# Implementation of KAN's in PyTorch

Here we are going to explore how to implement the somewhat novel KAN architecture in PyTorch then look at the PyKan "official" package.

We aren't going to go into too much detail of the basic theory but the paper can be found [here](https://arxiv.org/pdf/2404.19756).

In contrast to MLP's, KAN's have learnable activation functions on edges and sum operations on nodes. KAN's depend on an important theorem from numerical analysis.

$$\text{Kolmogorov-Arnold Representation Theorem}$$
$$F(x_1, x_2, \dots, x_n) = \sum_{j=1}^m \psi_j \bigg( \sum_{i=1}^n \phi_{ij} (x_i) \bigg)$$

In essence, this asserts that (given sufficient conditions, Hilbert space, polynomial ring etc.) a continuous multivariate function can be represented as a composition of univariate functions. The importance of this theorem cannot be overstated. After seeing use in numerical analysis, it was only a matter of time before we saw it be applied to machine learning.

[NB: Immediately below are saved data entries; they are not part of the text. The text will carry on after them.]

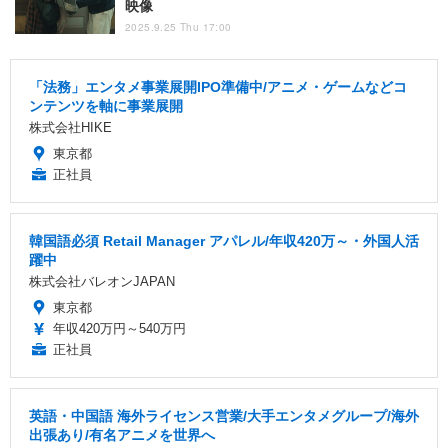
映像
2025.9.25 Thu 17:00
「法務」エンタメ事業展開IPO準備中/アニメ・ゲームなどコ
ンテンツを軸に事業展開
株式会社HIKE
東京都
正社員
韓国語必須 Retail Manager アパレル/年収420万～・外国人活
躍中
株式会社バレオンJAPAN
東京都
年収420万円～540万円
正社員
英語・中国語 海外ライセンス営業/大手エンタメグループ/海外
出張あり/有名アニメを世界へ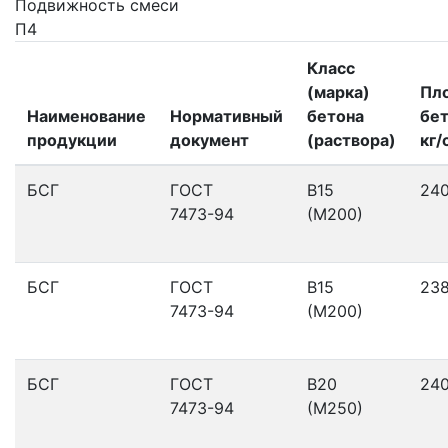
Подвижность смеси
П4
Класс
(марка)
Пл
Наименование
Нормативный
бетона
бет
продукции
документ
(раствора)
кг/
БСГ
ГОСТ
В15
24
7473-94
(М200)
БСГ
ГОСТ
В15
23
7473-94
(М200)
БСГ
ГОСТ
В20
24
7473-94
(М250)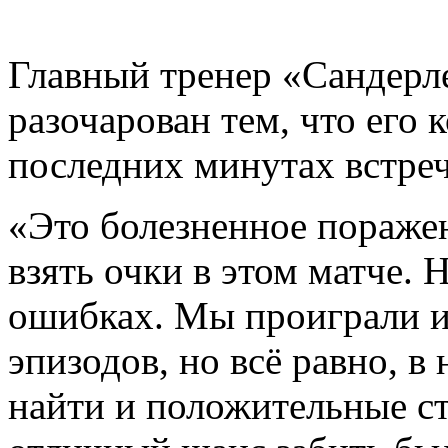
Главный тренер «Сандерл
разочарован тем, что его
последних минутах встреч
«Это болезненное пораже
взять очки в этом матче.
ошибках. Мы проиграли и
эпизодов, но всё равно, 
найти и положительные с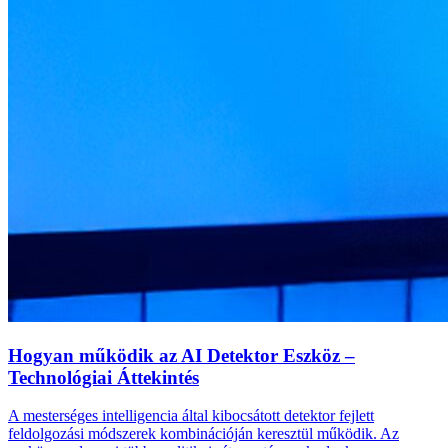
Hogyan működik az AI Detektor Eszköz –
Technológiai Áttekintés
A mesterséges intelligencia által kibocsátott detektor fejlett
feldolgozási módszerek kombinációján keresztül működik. Az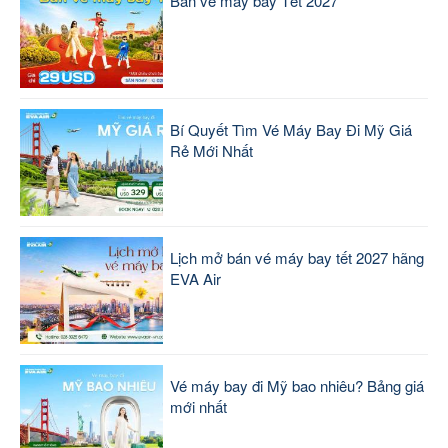
Bán vé máy bay Tết 2027
Bí Quyết Tìm Vé Máy Bay Đi Mỹ Giá
Rẻ Mới Nhất
Lịch mở bán vé máy bay tết 2027 hãng
EVA Air
Vé máy bay đi Mỹ bao nhiêu? Bảng giá
mới nhất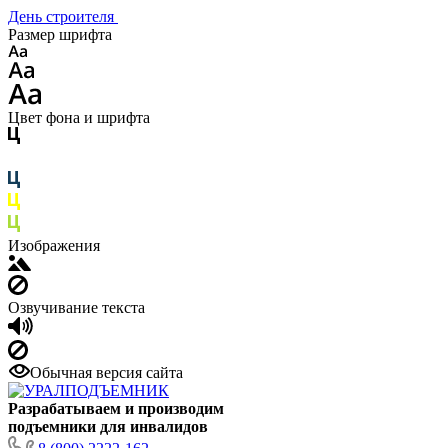
День строителя
Размер шрифта
Цвет фона и шрифта
Изображения
Озвучивание текста
Обычная версия сайта
Разрабатываем и производим
подъемники для инвалидов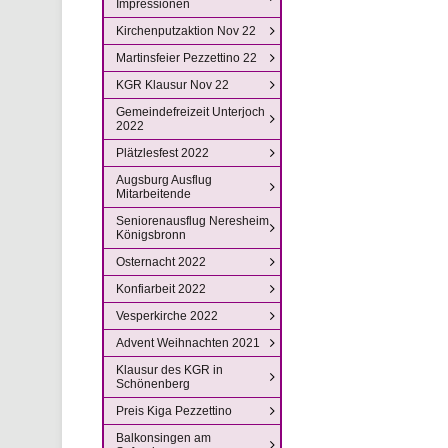
Impressionen
Kirchenputzaktion Nov 22
Martinsfeier Pezzettino 22
KGR Klausur Nov 22
Gemeindefreizeit Unterjoch
2022
Plätzlesfest 2022
Augsburg Ausflug
Mitarbeitende
Seniorenausflug Neresheim
Königsbronn
Osternacht 2022
Konfiarbeit 2022
Vesperkirche 2022
Advent Weihnachten 2021
Klausur des KGR in
Schönenberg
Preis Kiga Pezzettino
Balkonsingen am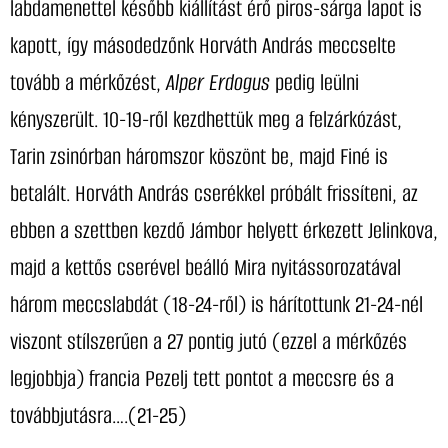
labdamenettel később kiállítást érő piros-sárga lapot is
kapott, így másodedzőnk Horváth András meccselte
tovább a mérkőzést,
Alper Erdogus
pedig leülni
kényszerült. 10-19-ről kezdhettük meg a felzárkózást,
Tarin zsinórban háromszor köszönt be, majd Finé is
betalált. Horváth András cserékkel próbált frissíteni, az
ebben a szettben kezdő Jámbor helyett érkezett Jelinkova,
majd a kettős cserével beálló Mira nyitássorozatával
három meccslabdát (18-24-ről) is hárítottunk 21-24-nél
viszont stílszerűen a 27 pontig jutó (ezzel a mérkőzés
legjobbja) francia Pezelj tett pontot a meccsre és a
továbbjutásra….(21-25)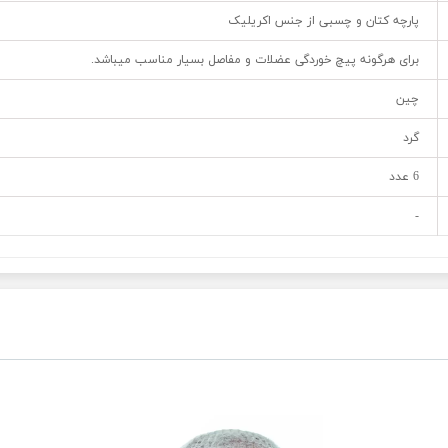
پارچه کتان و چسبی از جنس اکریلیک
برای هرگونه پیچ خوردگی عضلات و مفاصل بسیار مناسب میباشد.
چین
گرد
6 عدد
-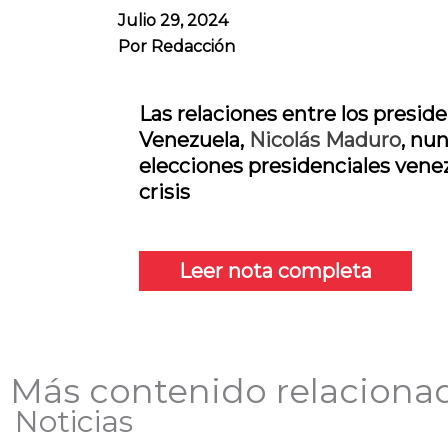
Julio 29, 2024
Por
Redacción
Las relaciones entre los presid
Venezuela,
Nicolás Maduro
, nu
elecciones presidenciales vene
crisis
Leer nota completa
Más contenido relaciona
Noticias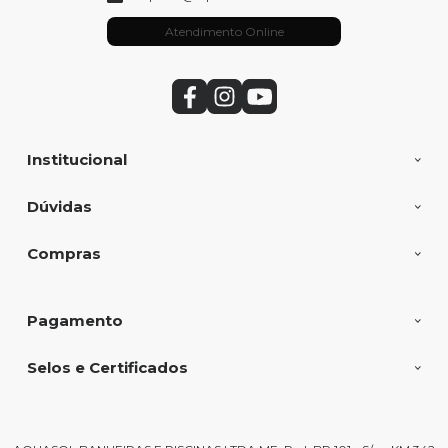
Atendimento Online
Institucional
Dúvidas
Compras
Pagamento
Selos e Certificados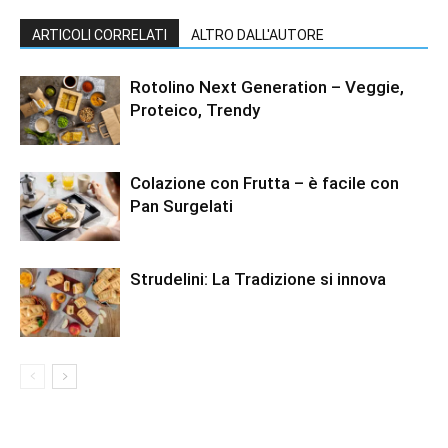
ARTICOLI CORRELATI
ALTRO DALL'AUTORE
Rotolino Next Generation – Veggie,
Proteico, Trendy
Colazione con Frutta – è facile con
Pan Surgelati
Strudelini: La Tradizione si innova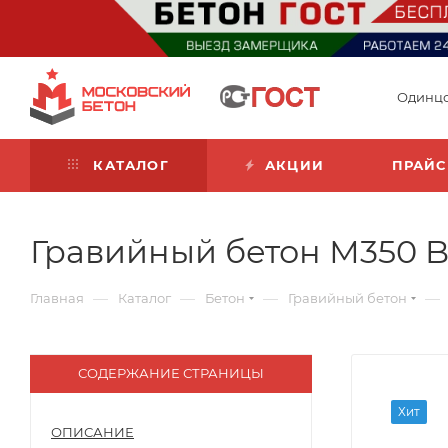
Одинц
КАТАЛОГ
АКЦИИ
ПРАЙС
Гравийный бетон М350 B2
—
—
—
—
Главная
Каталог
Бетон
Гравийный бетон
СОДЕРЖАНИЕ СТРАНИЦЫ
Хит
ОПИСАНИЕ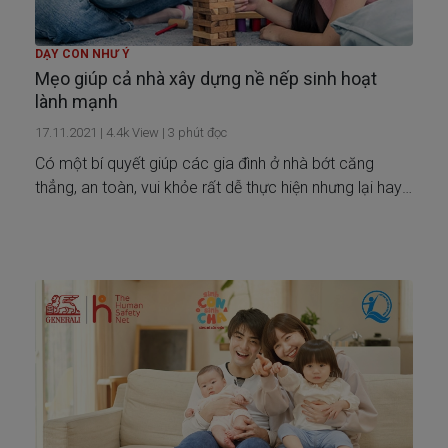
DẠY CON NHƯ Ý
Mẹo giúp cả nhà xây dựng nề nếp sinh hoạt
lành mạnh
17.11.2021
|
4.4k
View |
3
phút đọc
Có một bí quyết giúp các gia đình ở nhà bớt căng
thẳng, an toàn, vui khỏe rất dễ thực hiện nhưng lại hay
bị bỏ qua, đó chính là thiết lập một nền nếp và lịch sinh
hoạt lành mạnh. Tìm hiểu ngay trong bài viết này!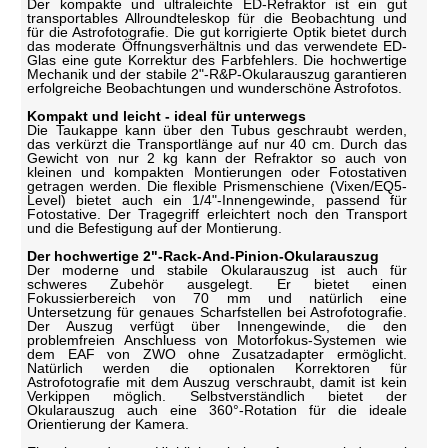
Der kompakte und ultraleichte ED-Refraktor ist ein gut
transportables Allroundteleskop für die Beobachtung und
für die Astrofotografie. Die gut korrigierte Optik bietet durch
das moderate Öffnungsverhältnis und das verwendete ED-
Glas eine gute Korrektur des Farbfehlers. Die hochwertige
Mechanik und der stabile 2"-R&P-Okularauszug garantieren
erfolgreiche Beobachtungen und wunderschöne Astrofotos.
Kompakt und leicht - ideal für unterwegs
Die Taukappe kann über den Tubus geschraubt werden,
das verkürzt die Transportlänge auf nur 40 cm. Durch das
Gewicht von nur 2 kg kann der Refraktor so auch von
kleinen und kompakten Montierungen oder Fotostativen
getragen werden. Die flexible Prismenschiene (Vixen/EQ5-
Level) bietet auch ein 1/4"-Innengewinde, passend für
Fotostative. Der Tragegriff erleichtert noch den Transport
und die Befestigung auf der Montierung.
Der hochwertige 2"-Rack-And-Pinion-Okularauszug
Der moderne und stabile Okularauszug ist auch für
schweres Zubehör ausgelegt. Er bietet einen
Fokussierbereich von 70 mm und natürlich eine
Untersetzung für genaues Scharfstellen bei Astrofotografie.
Der Auszug verfügt über Innengewinde, die den
problemfreien Anschluess von Motorfokus-Systemen wie
dem EAF von ZWO ohne Zusatzadapter ermöglicht.
Natürlich werden die optionalen Korrektoren für
Astrofotografie mit dem Auszug verschraubt, damit ist kein
Verkippen möglich. Selbstverständlich bietet der
Okularauszug auch eine 360°-Rotation für die ideale
Orientierung der Kamera.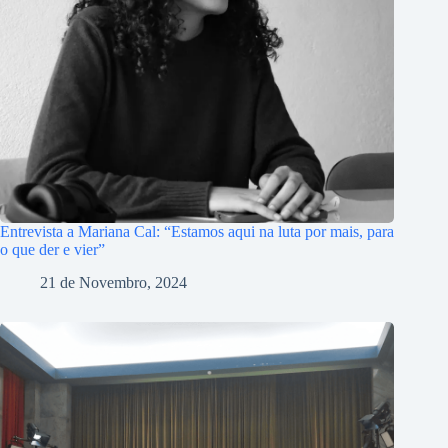
Entrevista a Mariana Cal: “Estamos aqui na luta por mais, para
o que der e vier”
21 de Novembro, 2024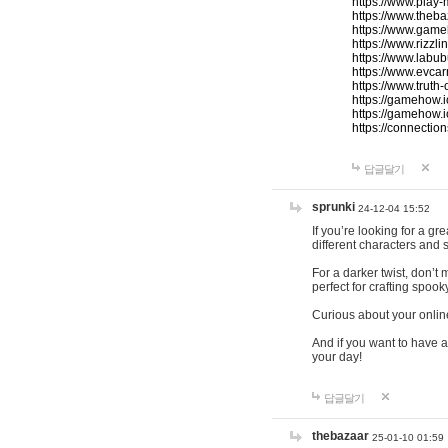
https://www.play-
https://www.theb
https://www.game
https://www.rizzli
https://www.labub
https://www.evcar
https://www.truth
https://gamehow.
https://gamehow.
https://connections
답글달기
sprunki
24-12-04 15:52
If you’re looking for a g
different characters and 
For a darker twist, don’t
perfect for crafting spoo
Curious about your onlin
And if you want to have a
your day!
답글달기
thebazaar
25-01-10 01:59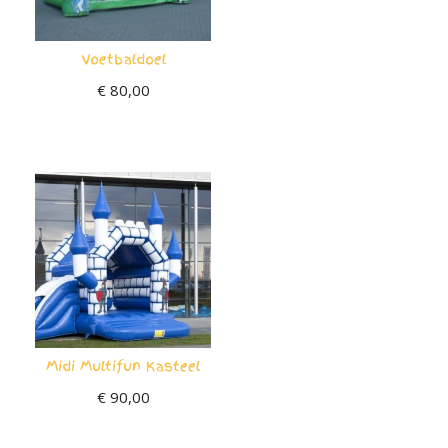
Voetbaldoel
€
80,00
Midi Multifun Kasteel
€
90,00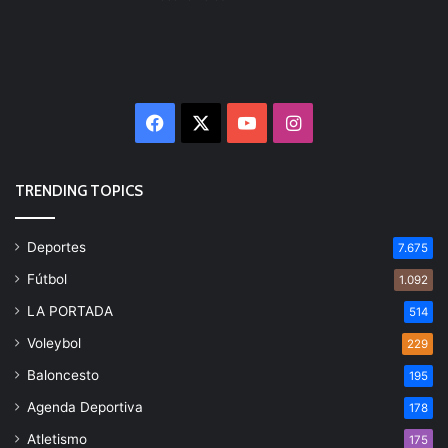
Facebook
X
YouTube
Instagram
TRENDING TOPICS
Deportes
7.675
Fútbol
1.092
LA PORTADA
514
Voleybol
229
Baloncesto
195
Agenda Deportiva
178
Atletismo
175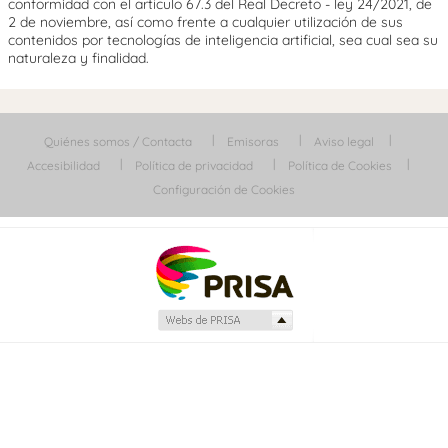
conformidad con el artículo 67.3 del Real Decreto - ley 24/2021, de
2 de noviembre, así como frente a cualquier utilización de sus
contenidos por tecnologías de inteligencia artificial, sea cual sea su
naturaleza y finalidad.
Quiénes somos / Contacta
Emisoras
Aviso legal
Accesibilidad
Política de privacidad
Política de Cookies
Configuración de Cookies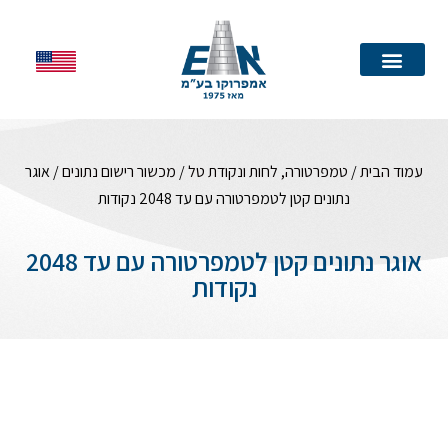
עמוד הבית
עמוד הבית
/
טמפרטורה, לחות ונקודת טל
/
מכשור רישום נתונים
/ אוגר
נתונים קטן לטמפרטורה עם עד 2048 נקודות
אוגר נתונים קטן לטמפרטורה עם עד 2048
נקודות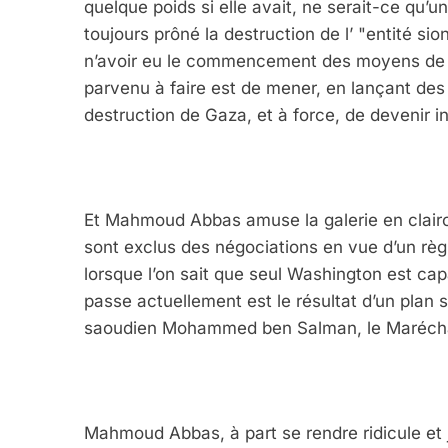
quelque poids si elle avait, ne serait-ce qu’u
toujours prôné la destruction de l’ "entité si
n’avoir eu le commencement des moyens de ré
parvenu à faire est de mener, en lançant des
destruction de Gaza, et à force, de devenir in
Et Mahmoud Abbas amuse la galerie en clairo
sont exclus des négociations en vue d’un règl
lorsque l’on sait que seul Washington est cap
passe actuellement est le résultat d’un plan 
saoudien Mohammed ben Salman, le Maréchal
Mahmoud Abbas, à part se rendre ridicule et j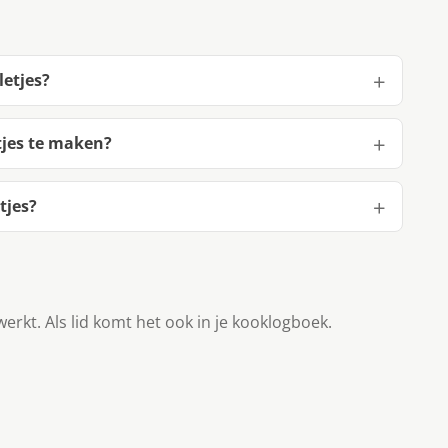
etjes?
tjes te maken?
tjes?
werkt. Als lid komt het ook in je kooklogboek.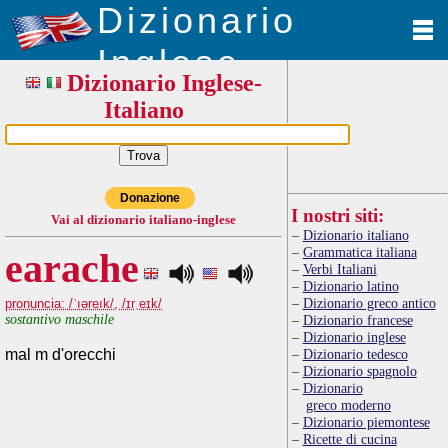
Dizionario
Inglese
Dizionario Inglese-
Italiano
Donazione
I nostri siti:
Vai al dizionario italiano-inglese
Dizionario italiano
Grammatica italiana
earache
Verbi Italiani
Dizionario latino
Dizionario greco antico
pronuncia: /ˈıəreık/, /ɪrˌeɪk/
sostantivo maschile
Dizionario francese
Dizionario inglese
mal m d'orecchi
Dizionario tedesco
Dizionario spagnolo
Dizionario
greco moderno
Dizionario piemontese
Ricette di cucina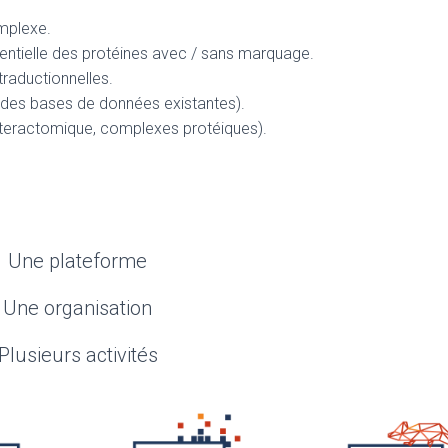
mplexe.
rentielle des protéines avec / sans marquage.
raductionnelles.
des bases de données existantes).
interactomique, complexes protéiques).
Une plateforme
Une organisation
Plusieurs activités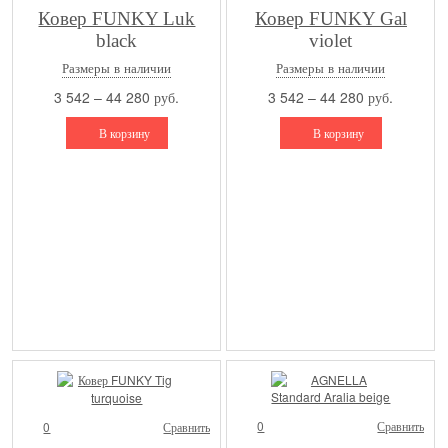
Ковер FUNKY Luk
Ковер FUNKY Gal
black
violet
Размеры в наличии
Размеры в наличии
3 542 – 44 280 руб.
3 542 – 44 280 руб.
В корзину
В корзину
0
Сравнить
0
Сравнить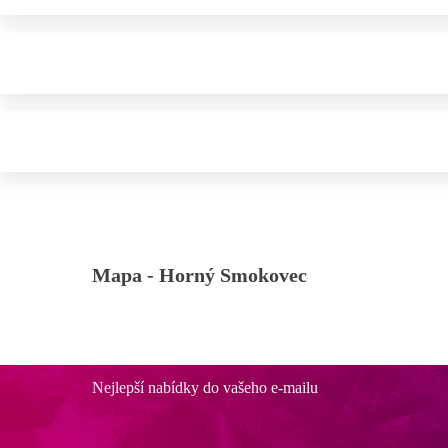
Mapa -
Horný Smokovec
Nejlepší nabídky do vašeho e-mailu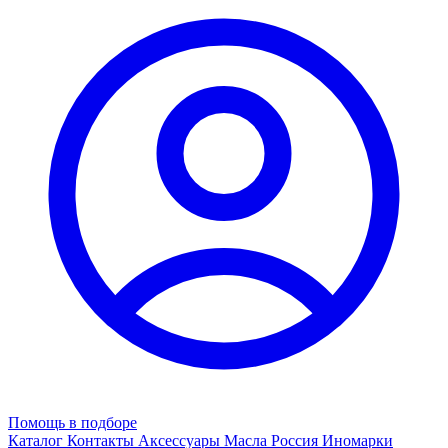
Помощь в подборе
Каталог
Контакты
Аксессуары
Масла
Россия
Иномарки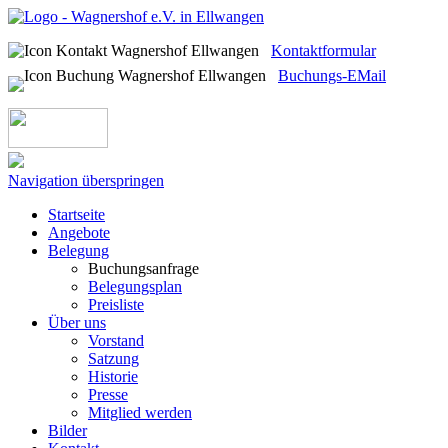
Kontaktformular
Buchungs-EMail
Navigation überspringen
Startseite
Angebote
Belegung
Buchungsanfrage
Belegungsplan
Preisliste
Über uns
Vorstand
Satzung
Historie
Presse
Mitglied werden
Bilder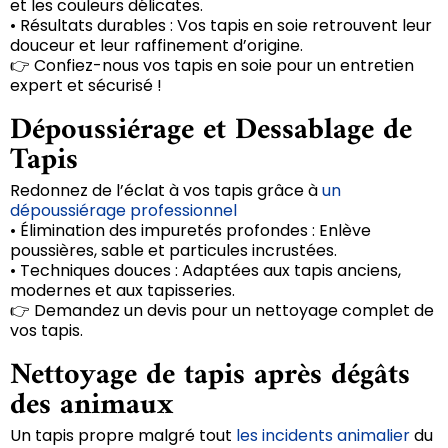
et les couleurs délicates.
• Résultats durables : Vos tapis en soie retrouvent leur
douceur et leur raffinement d’origine.
👉 Confiez-nous vos tapis en soie pour un entretien
expert et sécurisé !
Dépoussiérage et Dessablage de
Tapis
Redonnez de l’éclat à vos tapis grâce à
un
dépoussiérage professionnel
• Élimination des impuretés profondes : Enlève
poussières, sable et particules incrustées.
• Techniques douces : Adaptées aux tapis anciens,
modernes et aux tapisseries.
👉 Demandez un devis pour un nettoyage complet de
vos tapis.
Nettoyage de tapis après dégâts
des animaux
Un tapis propre malgré tout
les incidents animalier
du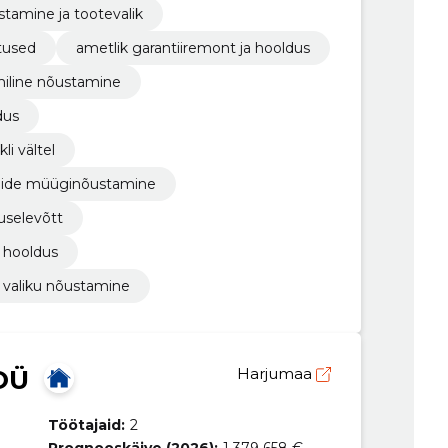
tamine ja tootevalik
tused
ametlik garantiiremont ja hooldus
niline nõustamine
dus
li vältel
illide müüginõustamine
tuselevõtt
e hooldus
de valiku nõustamine
OÜ
Harjumaa
Töötajaid:
2
Prognooskäive (2026):
1 379 658 €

So what does this look like in the context of neural networks? A layer of KAN takes an input $x \in \mathbb{R}^n$ and applies the operator $\phi^1 \in \mathbb{R}^{m\times n}$. As this is a linear operator, it has a natural matrix representation.

$$
\phi^1 = 
\begin{bmatrix}
    \phi_{11} & \phi_{12} & \dots & \phi_{1n}\\
    \phi_{21} & \phi_{22} & \dots & \phi_{2n}\\
    \vdots & \vdots & \ddots & \vdots\\
    \phi_{m1} & \phi_{m2} & \dots & \phi_{mn}
\end{bmatrix}
$$

Note that each entry in $\phi^i$ is a univariate function with respect to $x_i$.